2016 Update: I care more about this blog than I do that "they" can read it, otherwise I'd stop writing it and create a new one. As long as they finally leave me and my little family alone, there should be no problem, even though I requested that they don't read it. Since they have no interest in my writing, I'm probably safe. I hope so hard they will finally respect our wishes of no contact. I care so much about telling the truth and bringing healing. I fought my entire life to bring communication, truth, and healing to my FOO. There's nothing left to fight for so I have given up, at age 59. I can now only bring healing to myself and other survivors through my words. I finally went back to work on my heart-wrenching memoir that I wrote in 2012 that I originally wrote for them as my last Hope of getting my beloved family of origin and relatives back. But, There Are None So Blind As Those Who Will Not See

Wednesday, January 15, 2014

I really am a sober woman; almost two years

I certainly didn't have to be transparent, did I, about drinking a couple months ago. There is absolutely no need for that kind of openness and forthrightness; in fact, it could potentially accidentally invite judgment from others.

Maybe I'll delete that post if I decide it's best.

I don't want to spend a lot of energy talking about drinking and sobriety on my blog; it's so behind me now. I'm going to be changing my blog title from Sobrietist's Surmisings to something else; once the inspiration strikes and the new title is revealed to me!

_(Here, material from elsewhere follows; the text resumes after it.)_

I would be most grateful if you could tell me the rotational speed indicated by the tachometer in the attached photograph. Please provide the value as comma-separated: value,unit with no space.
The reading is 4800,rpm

It took me years and years to recover from the recovery movement mentality; the brainwashing by AA and WFS, and etc., that I needed anything outside myself to be a successful, fulfilled, very happy sobrietist.... but I finally am deprogrammed!

I AM FREE!!!

I am an entirely New Me. I am a woman who is completely free of all desires to drink alcohol. It's a miracle that I am grateful for. It took time, and it happened the way it needed to happen for me; everyone is different. I don't judge people who seem to need a sobriety group, but I do feel sorry for them! Can't help it; those groups did me more harm than good, and I have more than two decades experience in them.

I NEVER have to worry about drinking again! If I do it, it will be no big deal, and even my Angels told me to "Chillax!" about it. The last time I drank I asked them if it was OK, and they answered me via a license plate on a car that changed lanes in front of me that said, "Chillax".  :-D

And I listened! And I did chillax about it. And I found that even though drinking moderately that night was somewhat enjoyable, for the most part it just isn't my cup of tea anymore. I simply don't "get" the attraction to drinking anymore. Being clear-headed (that is, as much as is possible with CFS), and being in control, is MUCH more appealing to me! Not to mention putting only healthy things in my body!!!